I haven't seen unfaithful-i watched monster's ball when it hit sat this month-almost turned it off when sonny shot himself, but DID turn it off when the sex scene hit, mainly because it was more trash than i cared to see-didn't go back for the end of the flick either...


----------



## Nick (Apr 23, 2002)

What on earth is wrong with sex? Either doing it or watching other people doing it. Almost everybody's doing it. Your parents probably did it. I would rather watch Halle doing it than watch someone eat with their mouth open or blow their nose into a nasty handkerchief.

Yes, you _are_ a prude. Send me all your movies that depict people having sex.


----------



## Chris Blount (Jun 22, 2001)

> _Originally posted by jrjcd _
> *
> Is writing scripts really getting THAT hard that screenwriters can only resort to graphic sex and foul language to grab attention???:shrug: :shrug:  *


I know what you mean. These actresses seem to sell themselves to the studio.
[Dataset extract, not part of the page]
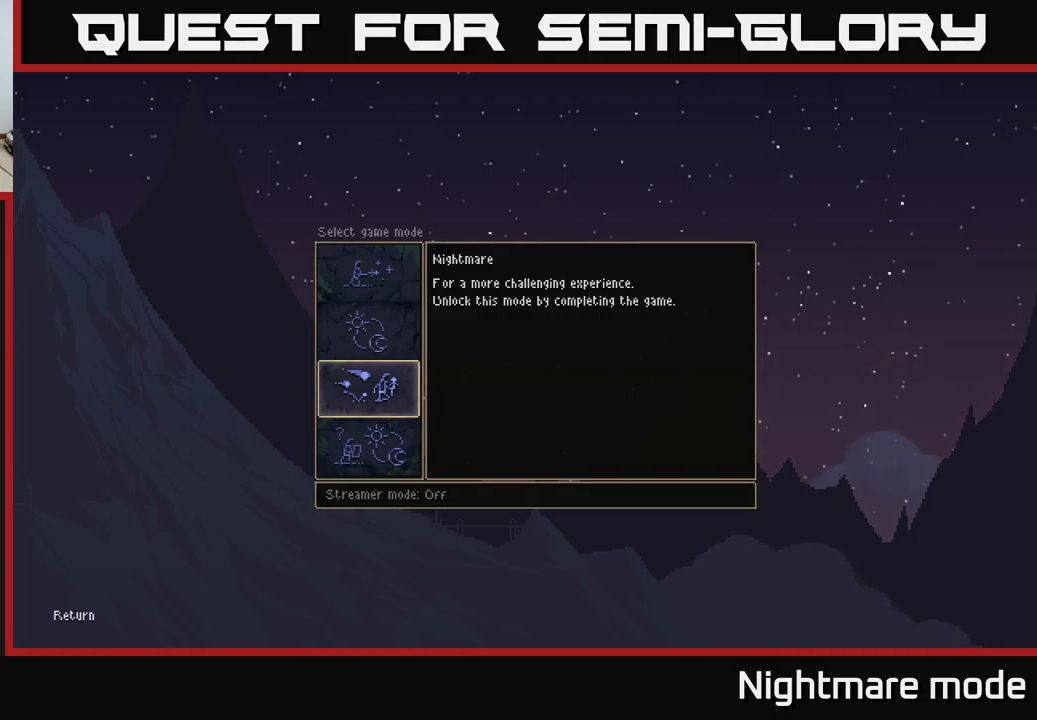
Gameplay with a controller (Xbox layout); each line is a JSON object with the inputs held at the frame after it. "events" lists button and stick changes between this image and that frame as [ms after this image, input, new state], when the widget could be followed in between.
{"buttons": [], "left_stick": "center", "right_stick": "center", "events": [[267, "DPAD_DOWN", "down"], [383, "DPAD_DOWN", "up"]]}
At the risk of upsetting some of our female readers, the whole thing comes down to one thing. Women will do anything if the price is right (of course men can be the same way). It's a pity that some actors and actresses lower their standards to be the "best" in the business.


----------



## jrjcd (Apr 23, 2002)

well, nick...to be perfectly honest about it, i never had much use for sex as a SPECTATOR SPORT...but if THAT'S what turns nevelen's on....


----------